The truth of Memory – The Joy Trip Project

Carolyn Finney
In the middle of the last century, Carolyn Finney grew up on a wooded estate in Manhattan. Though not a child of privilege, this professor of geography at the University of California at Berkeley recalls fond memories exploring the wild places on the property her father managed for a wealthy landowner. As the only African-American family in this affluent community Finney also remembers feeling less than welcome in this setting surrounded by nature. “It was not natural for us to be there,” she said.
As the keynote speaker in the second day of programs during the “Breaking the Color Barrier to the Great Outdoors” conference in Atlanta, Finney shared her memories of a life in wilderness tainted by the racially motivated injustices of our past. “Those memories continue today,” she said. “And for a lot of people memory is truth.”
Despite institutional changes brought about by the Civil Rights movement of the 1960s people of color today endure a legacy of discrimination that barred our passage to and enjoyment of the recreation areas that many whites have been privileged to enjoy for centuries. Although there are no restrictions that deny minorities access to nature, past memories of exclusion persist today as truth and collectively we stay away.

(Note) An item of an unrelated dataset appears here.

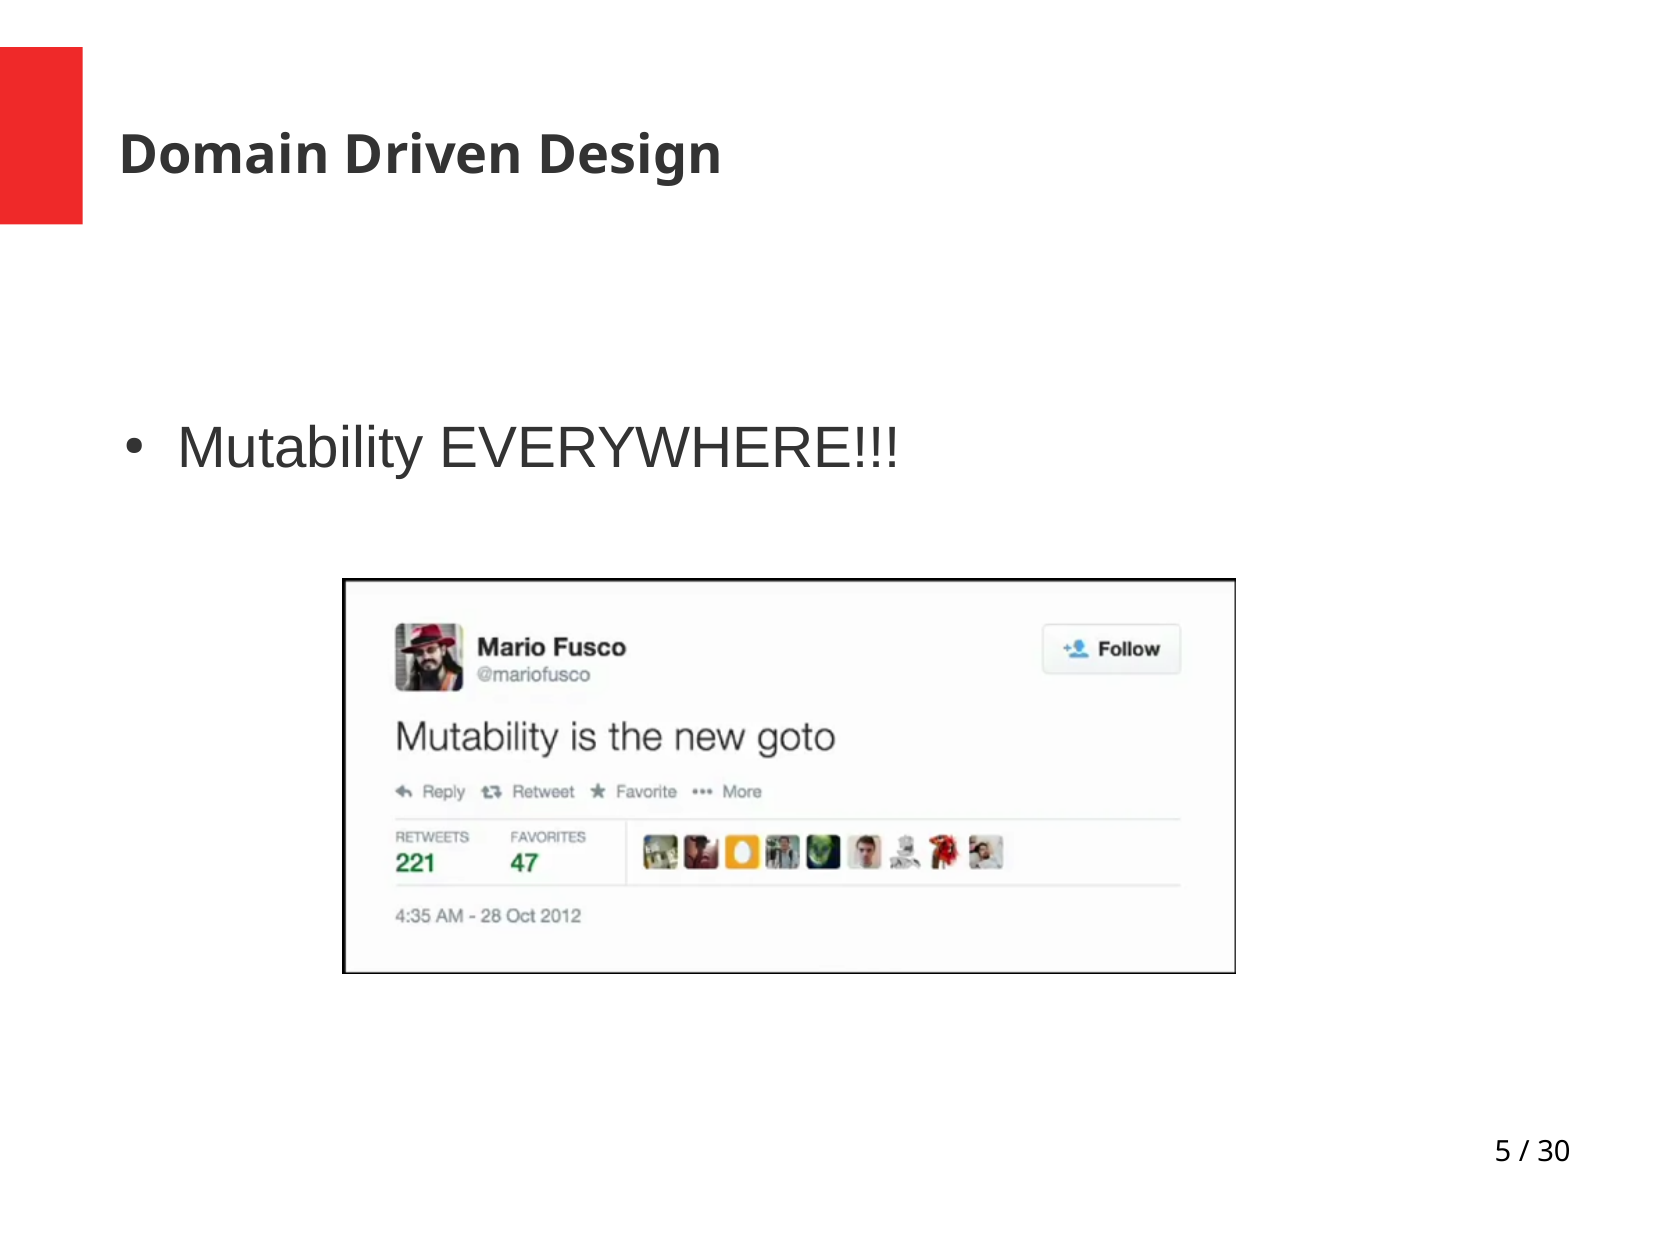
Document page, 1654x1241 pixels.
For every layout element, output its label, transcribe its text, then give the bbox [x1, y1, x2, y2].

list Mutability EVERYWHERE!!! [106, 414, 1524, 1134]
picture [342, 578, 1236, 974]
title Domain Driven Design [118, 49, 1571, 257]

In her remarks to those gathered to discuss the future of wilderness preservation she referenced the preamble to the Constitution, which reads “We the people of the United States of America in order to form a more prefect union…” Finney acknowledged that the framers of that document at the time did not include people of color.
But by embracing the indiscriminant virtues of recreation in natural settings today Finney says we can become a generation that envisions new memories, an undeniable truth with a brighter future.
“We are offered an opportunity to see differently,” she said. “I refuse to not participate in the change we need in this world. I look around this room and I can see that WE are the people now.”